Productivity Commission veterans have criticised the Albanese government’s economic direction. 

At a speech to the Centre for Independent Studies in Western Australia, the inaugural chairman of the Productivity Commission Gary Banks said new strategies to prompt local manufacturing are a “fool’s errand”.

He said the Future Made in Australia scheme echoed past policy missteps by propping up “political favourites” without genuine competitive merit.

Peter Harris, another former head of the Productivity Commission, has criticised the quality of economic debate in the context of Australia's significant inflationary pressures - the first such test in a generation. 

“It seems the higher the seriousness, the dumber the policy discourse,” Harris said.

Both former PC leaders called for a shift towards fostering genuine productivity and competition, rather than policies that seek to prevent further economic decline. 

Harris has proposed the introduction of a new National Competition Policy, reflecting a throwback to strategies from the 1980s and early '90s that he notes increased household incomes by over $7,000, following their implementation.

Amid these critiques, Prime Minister Anthony Albanese has defended his government's initiatives, specifically the Future Made in Australia Act, designed to consolidate and enhance support for domestic manufacturing. 

“This is not old-fashioned protectionism or isolationism – it is the new competition,” Albanese said, describing the policy as a necessary adaptation in a global economy where traditional market mechanisms fall short.
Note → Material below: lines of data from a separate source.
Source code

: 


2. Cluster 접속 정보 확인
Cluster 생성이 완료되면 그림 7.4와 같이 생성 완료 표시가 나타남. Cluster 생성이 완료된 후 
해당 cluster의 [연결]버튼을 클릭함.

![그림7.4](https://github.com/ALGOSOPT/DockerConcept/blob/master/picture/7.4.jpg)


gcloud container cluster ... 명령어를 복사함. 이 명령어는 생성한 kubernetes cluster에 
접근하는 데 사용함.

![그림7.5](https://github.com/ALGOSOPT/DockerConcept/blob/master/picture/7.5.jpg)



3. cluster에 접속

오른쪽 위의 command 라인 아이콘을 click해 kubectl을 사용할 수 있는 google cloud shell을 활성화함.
This legislative push includes nearly $600 million in loans to support critical minerals projects and a further $840 million for the Arafura Rare Earths project, spearheaded by industry figure Gina Rinehart. 

These moves, according to Albanese, are crucial to seizing a “bigger slice of the action” for Australian workers and businesses in a changing world.

However, Banks remains unconvinced, suggesting that such government interventions distort rather than enhance competition. 

“If this is what is meant by new competition policy, it is hardly ‘new’,” he said, suggesting that rather than innovating, the government is retreading old, ineffective strategies under the guise of modernisation. 

“The government’s (self)-celebrated productivity agenda is mainly a spending agenda, indeed a spending more agenda. It is not one that involves the kind of regulatory reforms that are needed,” he said.

In detailing the specific failures of recent policies, Banks pointed to the energy sector and labour market reforms as areas where so-called improvements have instead been detrimental, aligning poorly with productivity goals. 

“Energy and labour markets ... have been particular casualties of so-called reform. I have to say I’m not sure how much more such reform our country can stand,” he said.